Saturday, June 23, 2012


THE SOIL IN MY GARDEN IS AS DRY AS BREAD CRUMBS. MAKE THAT CRACKER CRUMBS. Birdland got a nice rain earlier in the week, a quarter inch, which would have been respectable if we hadn't already been in the midst of a drought. But here we are, and now the ground is warm and dry as dust even in the shade. Luckily it's fairly cool. But even though the sun is not scorching every drop of moisture out of the earth, the grass is brown and even native plants like Jerusalem Artichoke are wilting. 

A wooly bear caterpillar has succumbed to the dryness and lies as still and stiff as a fuller brush. I pick it up to make sure it's not just playing possum, but its bristles break off in my hand. It has shrunk itself into half its usual length. I turn it over and its six arms are curled inward, the claws still sharp enough to cling to my thumb.

We water the garden every evening, and the seeds I poked into the beds last week are sprouting: cucumber, beans, and peas at the edges to climb up the chicken wire that coops the chickens out of the garden. Tomato and pepper plants are growing very slowly, but the tomatoes have their first blossoms. In the beds between the tomatoes, thousands of tiny sprouts show green, and I'll have to wait a few days to see how many of these are weeds mixed in with the beets and lettuce and chard I planted.

I'm sitting in the glider under some mulberry and choke cherry trees, enjoying the breeze and the view. A smooth motion catches my eye: it is the chicks, sweeping in one group across the yard from the shelter of the lilac to the shade of the big ornamental quince. They remind me of cartoon birds, tiptoeing to hide behind first one tree, then another. Ursula roots up something in the yard, oblivious. After a few minutes, the flock begins to leave the shelter of the quince, and graze and cheep in the yard, but one of them startles and they all run under the pine tree to perch in a line on a low branch. They are all such copycats. The chicks are growing suddenly bigger, the Lavender Orpingtons a few weeks behind the rest. I bought all but the Lavender Orps as pullets, but I'm beginning to suspect that a few of them are actually cockerels. 

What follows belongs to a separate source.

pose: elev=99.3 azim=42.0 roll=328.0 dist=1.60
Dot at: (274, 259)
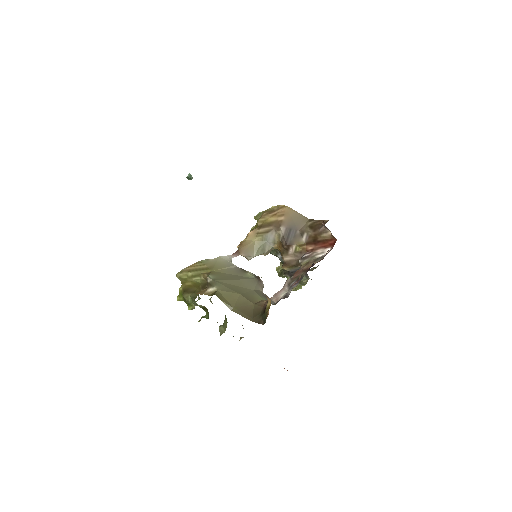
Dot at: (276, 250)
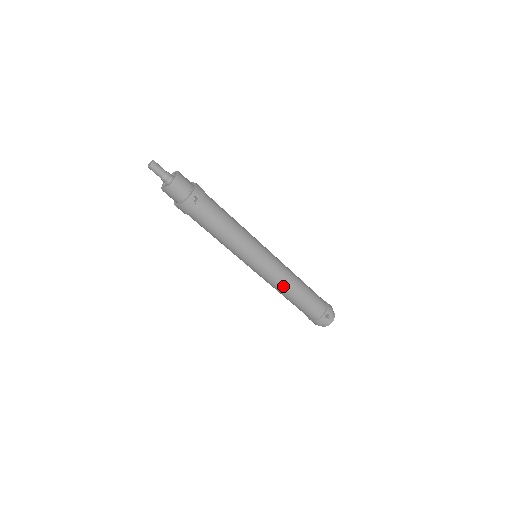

One of the Rhode Island Reds, and one of the Auracanas have suspiciously red combs. All chickens of either sex will have combs of some kind, but some breeds have prominent combs and wattles, and others have just a hint of these. Hens have red combs when they are laying, but a pullet who has not yet come into lay, will have a pink comb. The first sign that you may have a rooster, is a comb in a young chick just beginning to show red. The comb of one of the lavender orps seems a little red, but I bought them as straight run (unsexed) and the best possible combination for them would be one cockerel and two pullets, because then I'd have a laying pen, and could breed more, so seeing red on the little lavender may be just wishful thinking.

Ursula pounces suddenly, crumbs of earth spray up behind her, her snout buried up to her eyes. I get up to see what she has found. It is a mole, now lying on its back in the grass. My dog sniffs and then trots away, head high, tail wagging, amazingly abandoning her quarry. 

The mole has a thick, grey pelt and a strange, elongated nose—almost a tiny trunk, no visible eyes, and big, flat, pink hands, like paddles, with long, tough nails. The hands are turned backwards, awkward-looking to us, but suiting its life of swimming through the earth just fine. I know an unearthed mole doesn't have much chance of survival, and within minutes it is dead. Our yard has been free of moles for many years, and now we trip over mole hills at every turn. I'm not exactly sorry that it's dead, but I stand for a moment and bless its solitary life, burrowing, burrowing through the earth, always searching for something.